Among the records below, find the line that has "Zenith Corp., Valor_comision: 5037471"; from there, give the lines again exactly, and stop after the line that has "面积CA 树高CH (test_rmse), 35: 1.011 -> 1.013".
───
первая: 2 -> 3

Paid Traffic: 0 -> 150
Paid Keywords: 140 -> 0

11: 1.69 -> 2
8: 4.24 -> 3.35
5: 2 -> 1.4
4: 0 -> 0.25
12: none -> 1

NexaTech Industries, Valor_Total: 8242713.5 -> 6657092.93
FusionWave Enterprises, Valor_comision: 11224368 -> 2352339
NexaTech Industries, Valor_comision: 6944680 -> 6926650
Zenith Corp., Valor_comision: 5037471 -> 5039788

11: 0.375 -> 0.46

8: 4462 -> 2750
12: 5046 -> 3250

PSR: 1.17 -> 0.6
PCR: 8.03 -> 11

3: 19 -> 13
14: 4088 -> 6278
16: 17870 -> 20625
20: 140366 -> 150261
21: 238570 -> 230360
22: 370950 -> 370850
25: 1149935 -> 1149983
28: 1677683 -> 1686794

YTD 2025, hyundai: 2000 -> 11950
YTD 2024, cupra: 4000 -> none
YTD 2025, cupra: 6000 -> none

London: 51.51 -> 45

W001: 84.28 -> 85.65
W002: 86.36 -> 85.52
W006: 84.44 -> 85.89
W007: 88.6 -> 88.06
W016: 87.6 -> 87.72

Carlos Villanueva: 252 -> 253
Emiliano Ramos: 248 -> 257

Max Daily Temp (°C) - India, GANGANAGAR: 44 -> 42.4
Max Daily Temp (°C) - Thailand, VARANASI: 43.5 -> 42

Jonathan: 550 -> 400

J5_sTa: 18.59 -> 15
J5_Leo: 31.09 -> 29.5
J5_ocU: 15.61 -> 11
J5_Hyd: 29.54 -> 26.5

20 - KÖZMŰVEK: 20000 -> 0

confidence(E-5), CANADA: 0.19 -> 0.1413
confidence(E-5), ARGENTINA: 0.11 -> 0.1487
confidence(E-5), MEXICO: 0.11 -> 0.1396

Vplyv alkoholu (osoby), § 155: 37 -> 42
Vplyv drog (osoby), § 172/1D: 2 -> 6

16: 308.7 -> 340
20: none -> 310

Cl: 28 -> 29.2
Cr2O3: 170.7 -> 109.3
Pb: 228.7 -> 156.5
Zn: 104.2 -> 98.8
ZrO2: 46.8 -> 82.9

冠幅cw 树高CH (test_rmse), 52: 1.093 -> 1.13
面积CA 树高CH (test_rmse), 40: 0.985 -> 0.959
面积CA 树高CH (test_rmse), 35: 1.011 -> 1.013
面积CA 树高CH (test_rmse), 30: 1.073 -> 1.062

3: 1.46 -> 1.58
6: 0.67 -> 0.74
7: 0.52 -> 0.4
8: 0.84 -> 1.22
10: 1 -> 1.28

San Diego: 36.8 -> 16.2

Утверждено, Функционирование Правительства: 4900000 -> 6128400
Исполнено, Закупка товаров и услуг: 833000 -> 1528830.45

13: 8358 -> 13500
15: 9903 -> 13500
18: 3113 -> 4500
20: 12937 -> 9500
───
• Result of this exercise
Zenith Corp., Valor_comision: 5037471 -> 5039788

11: 0.375 -> 0.46

8: 4462 -> 2750
12: 5046 -> 3250

PSR: 1.17 -> 0.6
PCR: 8.03 -> 11

3: 19 -> 13
14: 4088 -> 6278
16: 17870 -> 20625
20: 140366 -> 150261
21: 238570 -> 230360
22: 370950 -> 370850
25: 1149935 -> 1149983
28: 1677683 -> 1686794

YTD 2025, hyundai: 2000 -> 11950
YTD 2024, cupra: 4000 -> none
YTD 2025, cupra: 6000 -> none

London: 51.51 -> 45

W001: 84.28 -> 85.65
W002: 86.36 -> 85.52
W006: 84.44 -> 85.89
W007: 88.6 -> 88.06
W016: 87.6 -> 87.72

Carlos Villanueva: 252 -> 253
Emiliano Ramos: 248 -> 257

Max Daily Temp (°C) - India, GANGANAGAR: 44 -> 42.4
Max Daily Temp (°C) - Thailand, VARANASI: 43.5 -> 42

Jonathan: 550 -> 400

J5_sTa: 18.59 -> 15
J5_Leo: 31.09 -> 29.5
J5_ocU: 15.61 -> 11
J5_Hyd: 29.54 -> 26.5

20 - KÖZMŰVEK: 20000 -> 0

confidence(E-5), CANADA: 0.19 -> 0.1413
confidence(E-5), ARGENTINA: 0.11 -> 0.1487
confidence(E-5), MEXICO: 0.11 -> 0.1396

Vplyv alkoholu (osoby), § 155: 37 -> 42
Vplyv drog (osoby), § 172/1D: 2 -> 6

16: 308.7 -> 340
20: none -> 310

Cl: 28 -> 29.2
Cr2O3: 170.7 -> 109.3
Pb: 228.7 -> 156.5
Zn: 104.2 -> 98.8
ZrO2: 46.8 -> 82.9

冠幅cw 树高CH (test_rmse), 52: 1.093 -> 1.13
面积CA 树高CH (test_rmse), 40: 0.985 -> 0.959
面积CA 树高CH (test_rmse), 35: 1.011 -> 1.013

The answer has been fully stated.